Israël est le théâtre d'un psychodrame politique dont le dénouement pourrait n'être connu qu'à l'ultime minute, à minuit (21H00 GMT), quand expirera le délai imparti à M. Netanyahu pour conclure un accord de gouvernement avec ses partenaires de droite.
Or, les discussions menées par M. Netanyahu sont dans l'impasse. Si elles échouent, le président Reuven Rivlin qui avait confié ce mandat à M. Netanyahu après la victoire de la droite aux législatives du 9 avril pourrait théoriquement donner sa chance à un autre que lui.
Tout semble indiquer que M. Netanyahu, au pouvoir depuis dix ans sans discontinuer et plus de 13 ans au total, ne le laissera pas faire. C'est rien de moins que la survie de cette figure dominante au point d'en paraître imbattable --mais aujourd'hui menacée d'inculpation pour corruption-- qui est en jeu, estiment les analystes politiques.
Pour couper l'herbe sous le pied du président, les alliés de Benjamin Netanyahu pourraient voter avant l'échéance de minuit une loi de dissolution du Parlement (Knesset) 50 jours après son élection.
Les Israéliens retourneraient alors voter, a priori entre fin août et septembre.
Ce serait une première dans l'histoire d'Israël, et les ennuis judiciaires de M. Netanyahu en seraient largement considérés comme un facteur primordial.

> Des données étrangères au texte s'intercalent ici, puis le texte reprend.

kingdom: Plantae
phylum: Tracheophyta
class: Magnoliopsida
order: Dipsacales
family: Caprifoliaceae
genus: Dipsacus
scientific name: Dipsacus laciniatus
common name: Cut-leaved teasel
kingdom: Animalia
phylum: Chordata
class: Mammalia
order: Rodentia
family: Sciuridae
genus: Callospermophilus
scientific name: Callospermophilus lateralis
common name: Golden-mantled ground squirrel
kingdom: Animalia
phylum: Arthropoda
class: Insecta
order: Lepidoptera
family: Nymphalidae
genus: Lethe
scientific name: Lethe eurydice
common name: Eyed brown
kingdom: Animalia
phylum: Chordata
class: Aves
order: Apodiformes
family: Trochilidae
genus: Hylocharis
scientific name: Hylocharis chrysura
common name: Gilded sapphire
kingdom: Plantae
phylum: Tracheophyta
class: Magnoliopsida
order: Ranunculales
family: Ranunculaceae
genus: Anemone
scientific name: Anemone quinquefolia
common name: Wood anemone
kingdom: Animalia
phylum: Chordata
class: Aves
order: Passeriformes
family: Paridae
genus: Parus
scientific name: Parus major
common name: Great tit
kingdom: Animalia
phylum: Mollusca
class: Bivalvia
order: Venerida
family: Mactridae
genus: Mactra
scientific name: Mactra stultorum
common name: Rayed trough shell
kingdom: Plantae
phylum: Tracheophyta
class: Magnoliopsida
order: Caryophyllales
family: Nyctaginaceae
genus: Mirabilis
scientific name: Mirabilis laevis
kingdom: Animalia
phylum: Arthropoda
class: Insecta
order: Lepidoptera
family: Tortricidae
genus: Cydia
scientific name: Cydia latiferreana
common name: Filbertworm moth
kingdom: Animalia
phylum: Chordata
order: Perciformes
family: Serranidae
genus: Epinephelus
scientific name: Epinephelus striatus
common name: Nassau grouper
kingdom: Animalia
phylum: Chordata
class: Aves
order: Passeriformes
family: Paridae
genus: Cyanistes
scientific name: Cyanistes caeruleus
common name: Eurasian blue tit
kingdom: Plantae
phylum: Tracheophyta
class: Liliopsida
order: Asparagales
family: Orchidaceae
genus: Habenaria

En l'état, l'issue de la crise demeure totalement incertaine. Israël et M. Netanyahu sont coutumiers des accords de dernière minute. En 2015 déjà, le Premier ministre était parvenu in extremis à ses fins.
Benjamin Netanyahu cherche à rassembler la majorité théorique de 65 sièges de droite (sur 120 au total) sortie des urnes le 9 avril.
Parmi eux: les cinq mandats parlementaires du parti laïc et nationaliste Israel Beiteinou et les 16 des deux partis ultra-orthodoxes représentant les quelque 10% d'Israéliens observant rigoureusement les règles du judaïsme.
Question de principe
Les négociations sont bloquées par le vieil antagonisme entre le parti nationaliste et laïc Israel Beiteinou et les ultra-orthodoxes, autour d'un sujet social qui résiste au temps: l'exemption de service militaire dont bénéficient des dizaines de milliers d'étudiants des écoles talmudiques.
Dans un pays où tous, sauf exception, sont soumis à la conscription, ce régime de faveur est perçu par beaucoup comme une injustice.
Sur ce sujet, Benjamin Netanyahu se heurte à un mur en la personne d'Avigdor Lieberman, chef d'Israël Beiteinou, personnalité éminente chez les centaines de milliers d'Israéliens originaires de l'ex-URSS, qui dirigea le bureau du Premier ministre Netanyahu en 1996-97 et était encore son ministre de la Défense en 2018.
M. Lieberman exige pour participer au gouvernement l'engagement que sera votée, telle qu'il l'avait proposée quand il était à la Défense, une loi annulant l'exemption systématique des ultra-orthodoxes.
Il a répété lundi soir sur Facebook qu'il n'avait "pas l'intention de renoncer (aux) principes" du parti.
Le Likoud, parti de M. Netanyahu, l'a désigné comme une cible politique. "Je pensais avoir tout vu en politique mais j'ai été surpris par l'intensité des pressions, de la paranoïa et des spéculations auxquelles j'ai été exposé", a dit M. Lieberman.
Gâchis
Devant son intransigeance, le Likoud a continué à préparer le terrain à la dissolution de la Knesset, augmentant la pression sur les discussions.
Une loi de dissolution a été adoptée mardi en première lecture. Une commission a validé mardi soir le texte en vue d'un vote définitif en deuxième et troisième lectures mercredi après-midi. Un débat sur la dissolution est programmé à partir de midi (09H00 GMT).
Le Likoud a aussi approuvé mardi soir de faire liste commune avec le parti centriste Koulanou lors d'éventuelles élections. Cette alliance sécurise a priori les quatre voix de Koulanou en faveur d'une dissolution.
Des voix s'élèvent pour dénoncer le gâchis d'argent et d'énergie politique que constitueraient de nouvelles élections.
Un représentant du ministère des Finances cité dans la presse a évoqué une somme d'au moins 475 millions de shekels (117 millions d'euros) pour la dissolution et le scrutin. S'y ajouterait le manque à gagner considérable infligé par la perte d'une journée de travail -on ne travaille pas les jours de vote en Israël.
L'éventualité que M. Netanyahu se retire, ouvrant éventuellement la voie à un gouvernement d'union sans lui, semble exclue. Ses adversaires l'accusent de s'accrocher à son poste pour faire voter des textes le protégeant des poursuites.
Il est menacé d'inculpation dans trois affaires de corruption. Il clame son innocence et dénonce une "chasse aux sorcières".